# Overlay for game and stream



## EtoS (Oct 1, 2017)

So I am going to start streaming Smite Tactics. One issue I take with the game is that it has no passive always on grid outline. So I will make one myself that I can see. I can make the overlay image, and I know how to make it show up in OBS. However I don't know how to overlay it over the game itself so I can see the damn thing too!

How do I do this? I know from playing Hearthstone, HDT has it built in to overlay stats(decks, cards played, etc) over Hearthstone, how do I take the grid I make and overlay it over Smite Tactics like HDT does to Hearthstone??

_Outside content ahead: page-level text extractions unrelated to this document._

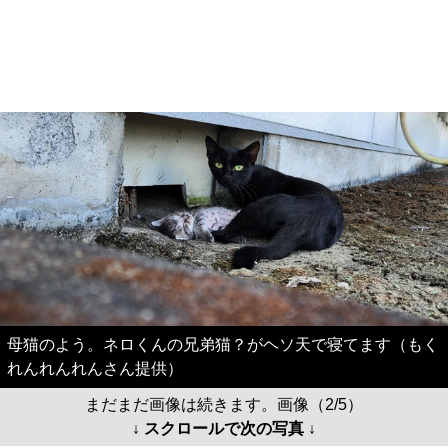
母猫のよう。ネロくんの兄弟猫？がヘソ天で寝てます（もく
れんれんれんさん提供）
まだまだ画像は続きます。画像（2/5）
↓ スクロールで次の写真 ↓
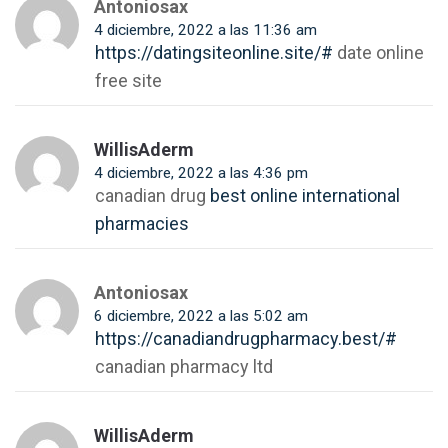
Antoniosax
4 diciembre, 2022 a las 11:36 am
https://datingsiteonline.site/#
date online
free site
WillisAderm
4 diciembre, 2022 a las 4:36 pm
canadian drug
best online international
pharmacies
Antoniosax
6 diciembre, 2022 a las 5:02 am
https://canadiandrugpharmacy.best/#
canadian pharmacy ltd
WillisAderm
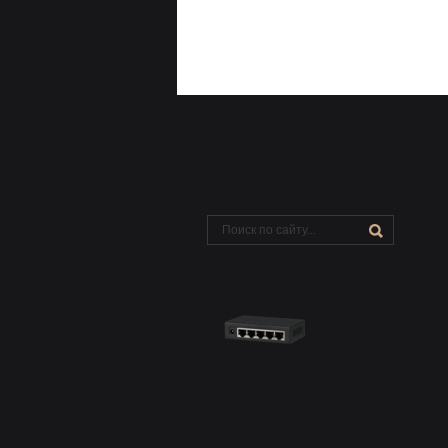
© 2015 - 2026 Camera.uz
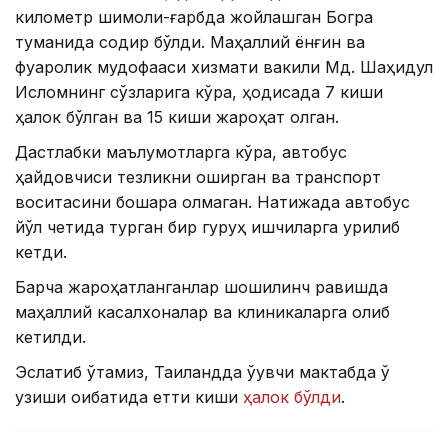
километр шимоли-ғарбда жойлашган Богра
туманида содир бўлди. Маҳаллий ёнғин ва
фуқаролик мудофааси хизмати вакили Мд. Шаҳидул
Исломнинг сўзларига кўра, ҳодисада 7 киши
ҳалок бўлган ва 15 киши жароҳат олган.
Дастлабки маълумотларга кўра, автобус
ҳайдовчиси тезликни оширган ва транспорт
воситасини бошқара олмаган. Натижада автобус
йўл четида турган бир гуруҳ ишчиларга урилиб
кетди.
Барча жароҳатланганлар шошилинч равишда
маҳаллий касалхоналар ва клиникаларга олиб
кетилди.
Эслатиб ўтамиз, Таиландда ўқувчи мактабда ўқ
узиши оқибатида етти киши
ҳалок бўлди
.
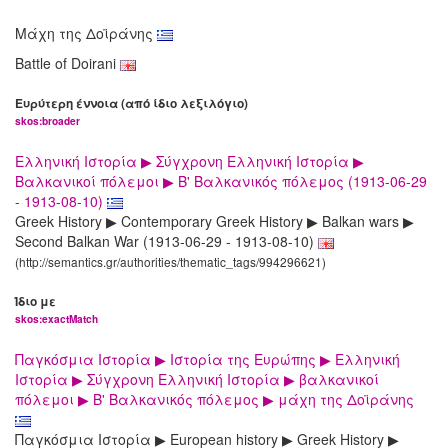
Μάχη της Δοϊράνης
Battle of Doirani
Ευρύτερη έννοια (από ίδιο λεξιλόγιο)
skos:broader
Ελληνική Ιστορία ▶ Σύγχρονη Ελληνική Ιστορία ▶
Βαλκανικοί πόλεμοι ▶ Β' Βαλκανικός πόλεμος (1913-06-29
- 1913-08-10)
Greek History ▶ Contemporary Greek History ▶ Balkan wars ▶
Second Balkan War (1913-06-29 - 1913-08-10)
(http://semantics.gr/authorities/thematic_tags/994296621)
Ίδιο με
skos:exactMatch
Παγκόσμια Ιστορία ▶ Ιστορία της Ευρώπης ▶ Ελληνική
Ιστορία ▶ Σύγχρονη Ελληνική Ιστορία ▶ βαλκανικοί
πόλεμοι ▶ Β' Βαλκανικός πόλεμος ▶ μάχη της Δοϊράνης
Παγκόσμια Ιστορία ▶ European history ▶ Greek History ▶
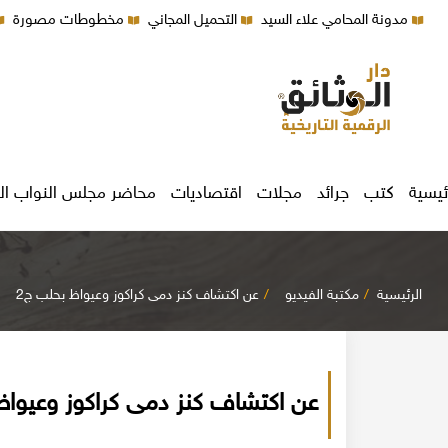
مدونة المحامي علاء السيد
التحميل المجاني
مخطوطات مصورة
ئيسية
كتب
جرائد
مجلات
اقتصاديات
محاضر مجلس النواب ال
الرئيسية
مكتبة الفيديو
عن اكتشاف كنز دمى كراكوز وعيواظ بحلب ج2
عن اكتشاف كنز دمى كراكوز وعيواظ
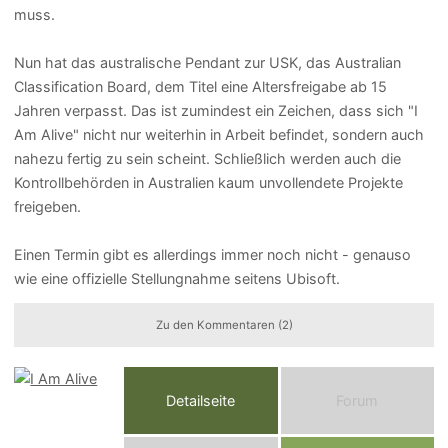
muss.
Nun hat das australische Pendant zur USK, das Australian
Classification Board, dem Titel eine Altersfreigabe ab 15
Jahren verpasst. Das ist zumindest ein Zeichen, dass sich "I
Am Alive" nicht nur weiterhin in Arbeit befindet, sondern auch
nahezu fertig zu sein scheint. Schließlich werden auch die
Kontrollbehörden in Australien kaum unvollendete Projekte
freigeben.
Einen Termin gibt es allerdings immer noch nicht - genauso
wie eine offizielle Stellungnahme seitens Ubisoft.
Zu den Kommentaren (2)
Detailseite
Forum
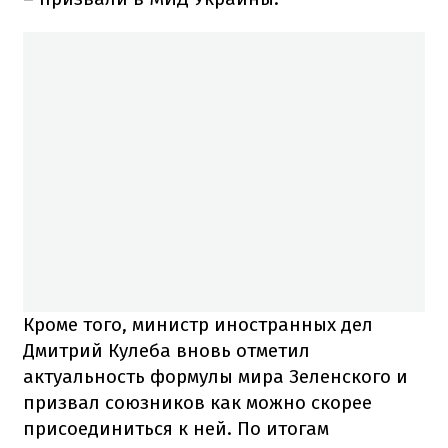
Кроме того, министр иностранных дел
Дмитрий Кулеба вновь отметил
актуальность формулы мира Зеленского и
призвал союзников как можно скорее
присоединиться к ней. По итогам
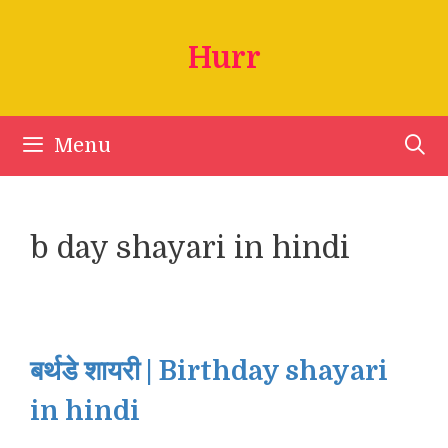
Skip
to
Hurr
content
Menu
b day shayari in hindi
बर्थडे शायरी | Birthday shayari
in hindi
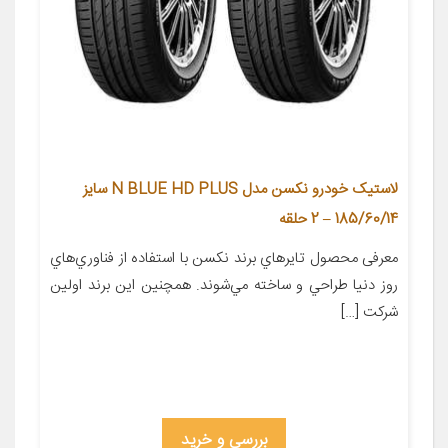
لاستیک خودرو نکسن مدل N BLUE HD PLUS سایز
185/60/14 – 2 حلقه
معرفی محصول تايرهاي برند نکسن با استفاده از فناوري‌هاي
روز دنيا طراحي و ساخته مي‌شوند. همچنين اين برند اولين
شرکت […]
بررسی و خرید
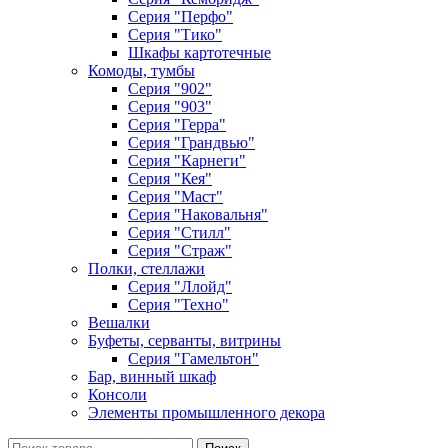
Серия "Перфо"
Серия "Тико"
Шкафы картотечные
Комоды, тумбы
Серия "902"
Серия "903"
Серия "Герра"
Серия "Грандвью"
Серия "Карнеги"
Серия "Кея"
Серия "Маст"
Серия "Наковальня"
Серия "Стилл"
Серия "Страж"
Полки, стеллажи
Серия "Ллойд"
Серия "Техно"
Вешалки
Буфеты, серванты, витрины
Серия "Гамельтон"
Бар, винный шкаф
Консоли
Элементы промышленного декора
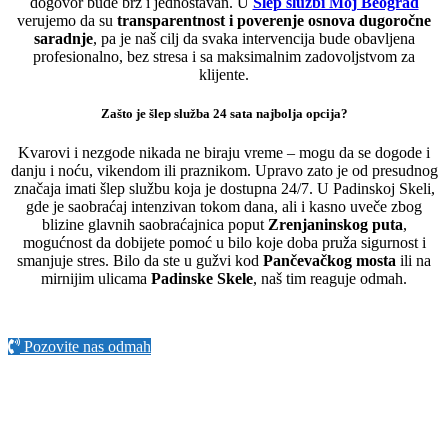
dogovor bude brz i jednostavan. U
Šlep službi Moj Beograd
verujemo da su
transparentnost i poverenje osnova dugoročne
saradnje
, pa je naš cilj da svaka intervencija bude obavljena
profesionalno, bez stresa i sa maksimalnim zadovoljstvom za
klijente.
Zašto je šlep služba 24 sata najbolja opcija?
Kvarovi i nezgode nikada ne biraju vreme – mogu da se dogode i
danju i noću, vikendom ili praznikom. Upravo zato je od presudnog
značaja imati šlep službu koja je dostupna 24/7. U Padinskoj Skeli,
gde je saobraćaj intenzivan tokom dana, ali i kasno uveče zbog
blizine glavnih saobraćajnica poput
Zrenjaninskog puta
,
mogućnost da dobijete pomoć u bilo koje doba pruža sigurnost i
smanjuje stres. Bilo da ste u gužvi kod
Pančevačkog mosta
ili na
mirnijim ulicama
Padinske Skele
, naš tim reaguje odmah.
Pozovite nas odmah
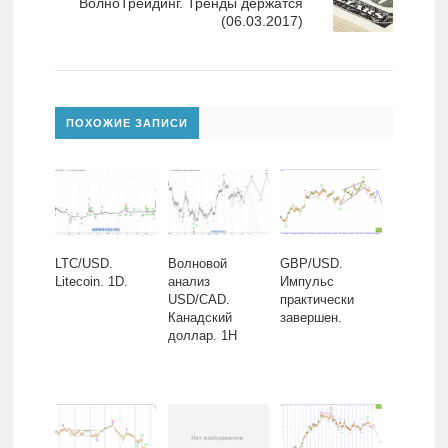
ВолноТрейдинг. Тренды держатся
(06.03.2017)
ПОХОЖИЕ ЗАПИСИ
LTC/USD.
Волновой
GBP/USD.
Litecoin. 1D.
анализ
Импульс
USD/CAD.
практически
Канадский
завершен.
доллар. 1H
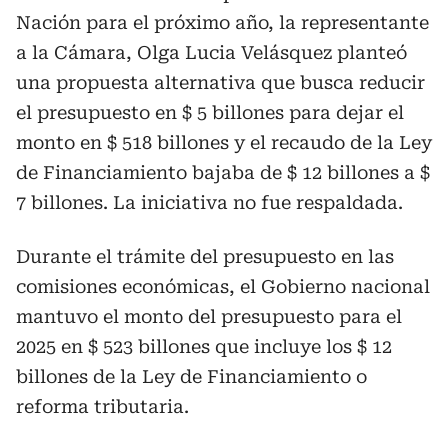
Nación para el próximo año, la representante
a la Cámara, Olga Lucia Velásquez planteó
una propuesta alternativa que busca reducir
el presupuesto en $ 5 billones para dejar el
monto en $ 518 billones y el recaudo de la Ley
de Financiamiento bajaba de $ 12 billones a $
7 billones. La iniciativa no fue respaldada.
Durante el trámite del presupuesto en las
comisiones económicas, el Gobierno nacional
mantuvo el monto del presupuesto para el
2025 en $ 523 billones que incluye los $ 12
billones de la Ley de Financiamiento o
reforma tributaria.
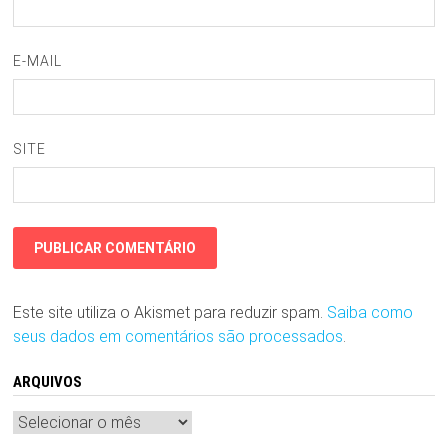
E-MAIL
SITE
Este site utiliza o Akismet para reduzir spam.
Saiba como
seus dados em comentários são processados
.
ARQUIVOS
Arquivos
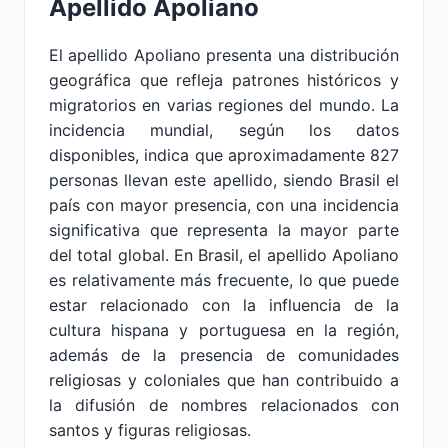
Apellido Apoliano
El apellido Apoliano presenta una distribución
geográfica que refleja patrones históricos y
migratorios en varias regiones del mundo. La
incidencia mundial, según los datos
disponibles, indica que aproximadamente 827
personas llevan este apellido, siendo Brasil el
país con mayor presencia, con una incidencia
significativa que representa la mayor parte
del total global. En Brasil, el apellido Apoliano
es relativamente más frecuente, lo que puede
estar relacionado con la influencia de la
cultura hispana y portuguesa en la región,
además de la presencia de comunidades
religiosas y coloniales que han contribuido a
la difusión de nombres relacionados con
santos y figuras religiosas.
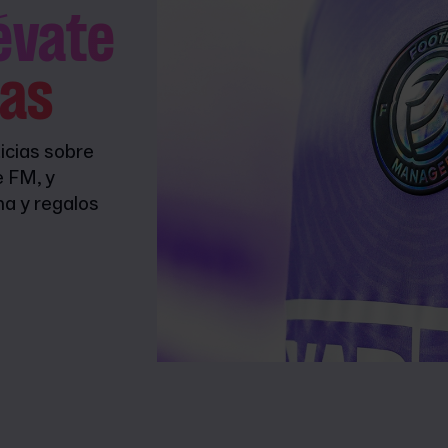
lévate
as
icias sobre
e FM, y
na y regalos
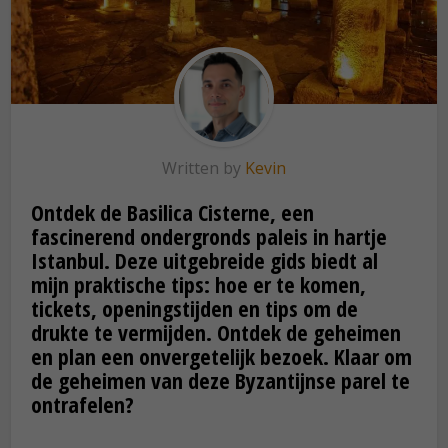
Written by
Kevin
Ontdek de Basilica Cisterne, een
fascinerend ondergronds paleis in hartje
Istanbul. Deze uitgebreide gids biedt al
mijn praktische tips: hoe er te komen,
tickets, openingstijden en tips om de
drukte te vermijden. Ontdek de geheimen
en plan een onvergetelijk bezoek. Klaar om
de geheimen van deze Byzantijnse parel te
ontrafelen?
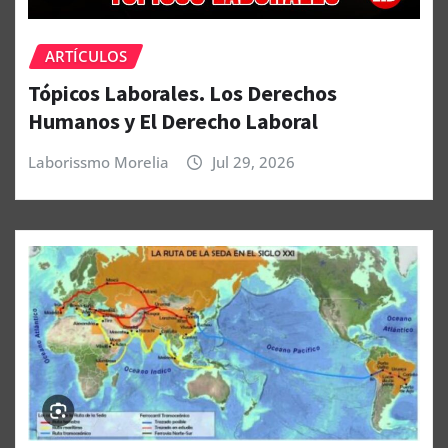
ARTÍCULOS
Tópicos Laborales. Los Derechos
Humanos y El Derecho Laboral
Laborissmo Morelia
Jul 29, 2026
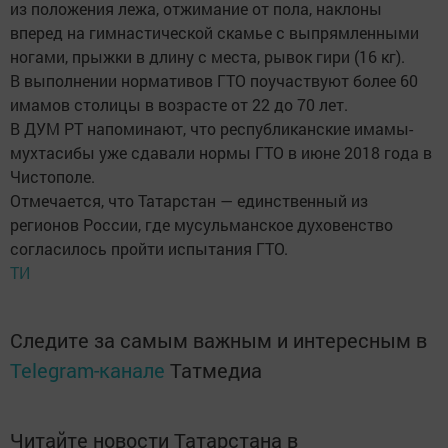
из положения лежа, отжимание от пола, наклоны
вперед на гимнастической скамье с выпрямленными
ногами, прыжки в длину с места, рывок гири (16 кг).
В выполнении нормативов ГТО поучаствуют более 60
имамов столицы в возрасте от 22 до 70 лет.
В ДУМ РТ напоминают, что республиканские имамы-
мухтасибы уже сдавали нормы ГТО в июне 2018 года в
Чистополе.
Отмечается, что Татарстан — единственный из
регионов России, где мусульманское духовенство
согласилось пройти испытания ГТО.
ТИ
Следите за самым важным и интересным в
Telegram-канале
Татмедиа
Читайте новости Татарстана в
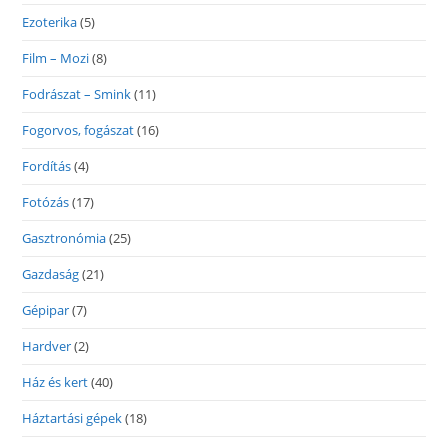
Ezoterika
(5)
Film – Mozi
(8)
Fodrászat – Smink
(11)
Fogorvos, fogászat
(16)
Fordítás
(4)
Fotózás
(17)
Gasztronómia
(25)
Gazdaság
(21)
Gépipar
(7)
Hardver
(2)
Ház és kert
(40)
Háztartási gépek
(18)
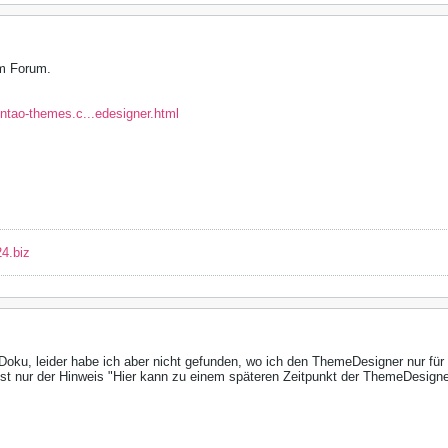
m Forum.
ontao-themes.c...edesigner.html
4.biz
Doku, leider habe ich aber nicht gefunden, wo ich den ThemeDesigner nur für 
t ist nur der Hinweis "Hier kann zu einem späteren Zeitpunkt der ThemeDesigne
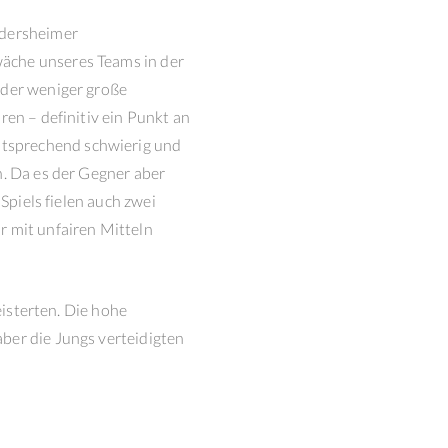
ddersheimer
äche unseres Teams in der
oder weniger große
ren – definitiv ein Punkt an
tsprechend schwierig und
n. Da es der Gegner aber
Spiels fielen auch zwei
r mit unfairen Mitteln
eisterten. Die hohe
ber die Jungs verteidigten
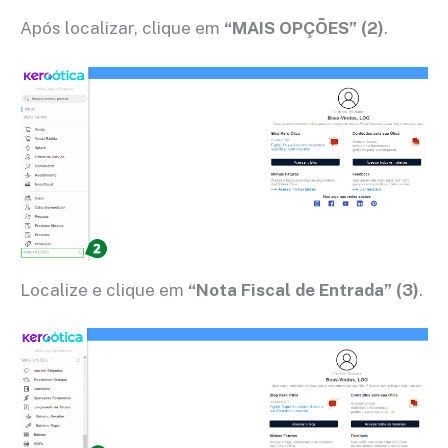
Após localizar, clique em
“MAIS OPÇÕES”
(2)
.
Localize e clique em
“Nota Fiscal de Entrada”
(3)
.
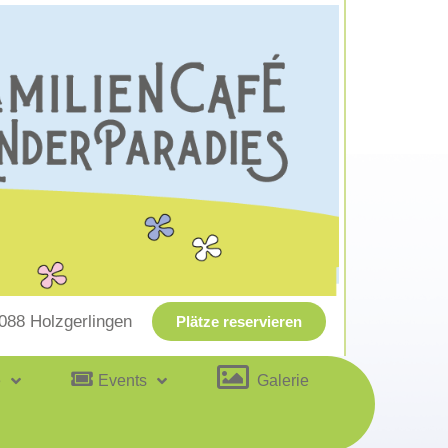
1088 Holzgerlingen
Plätze reservieren
e
Events
Galerie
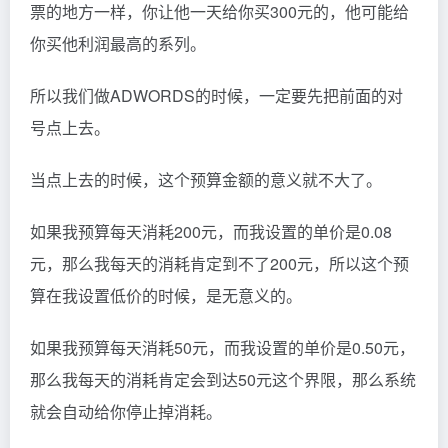
票的地方一样，你让他一天给你买300元的，他可能给
你买他利润最高的系列。
所以我们做ADWORDS的时候，一定要先把前面的对
号点上去。
当点上去的时候，这个预算金额的意义就不大了。
如果我预算每天消耗200元，而我设置的单价是0.08
元，那么我每天的消耗肯定到不了200元，所以这个预
算在我设置低价的时候，是无意义的。
如果我预算每天消耗50元，而我设置的单价是0.50元，
那么我每天的消耗肯定会到达50元这个界限，那么系统
就会自动给你停止掉消耗。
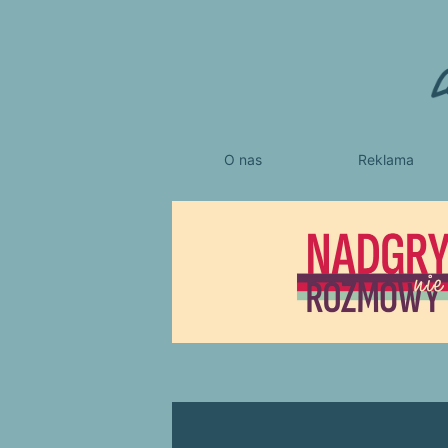
O nas
Reklama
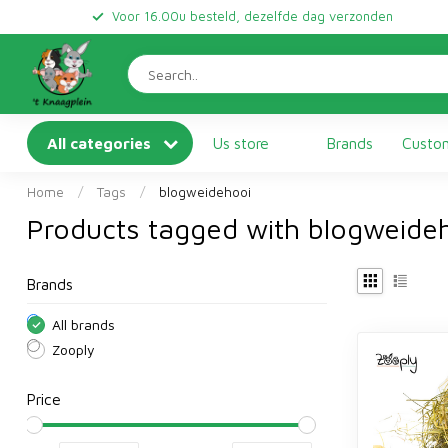
Voor 16.00u besteld, dezelfde dag verzonden
All categories
Us store
Brands
Custom
Home
/
Tags
/
blogweidehooi
Products tagged with blogweide
Brands
All brands
Zooply
Price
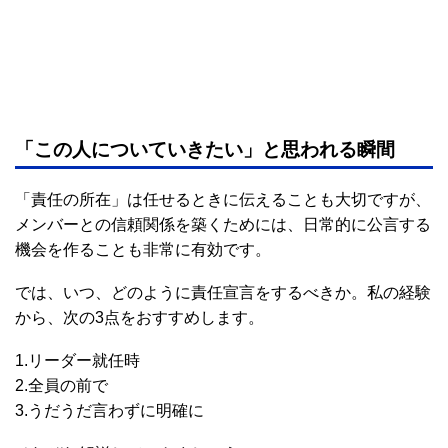
「この人についていきたい」と思われる瞬間
「責任の所在」は任せるときに伝えることも大切ですが、
メンバーとの信頼関係を築くためには、日常的に公言する
機会を作ることも非常に有効です。
では、いつ、どのように責任宣言をするべきか。私の経験
から、次の3点をおすすめします。
1.リーダー就任時
2.全員の前で
3.うだうだ言わずに明確に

I know it's not strictly an OBS question but everything I google on this subject is about how to make an overlay for a stream like borders for cam box, logos, etc. which I know how to do.


----------



## dodgepong (Oct 1, 2017)

This has nothing to do with OBS and is not a thing you can do with OBS.


----------



## EtoS (Oct 2, 2017)

I understand, however I don't know what other community to ask. It's quasi related since it has to do with streaming? IDK, I'm just hoping someone here has an answer.


----------



## sodappop (Apr 27, 2018)

Hey, don't know if you got an answer, but I can try to help.

You can use OBS Studio's full screen projector to thiis.  It will work with one or two monitors.. with one you would have to turn it off if you needed to go into the OBS application mid stream...it's better with a second monitor.

it does introduce lag though, probably not a problem for hearth stone, but I can't use it for CoD, despite having a very fast system and capture card.  It introduces about a .4 second lag.  Most people wouldn't notice it in non-super fast games.  I have done this for Stargate and it was fine.

As for a hardware solution, well they do exist, but they are unbelievably expensive, as they're only used for professional, broadcasting.  There used to be cheap solutions when we used analog signals (it was called gen-locking, and you basically used one source as a background for another), but when we switched to hi-def digital that ended because it takes extremely expensive technology that is unbelievably fast to be able to do this.

but I recently got a new capture card and it's ALMOST fast enough to play even CoD games through it and OBS on a second monitor, so we'll get there someday.


----------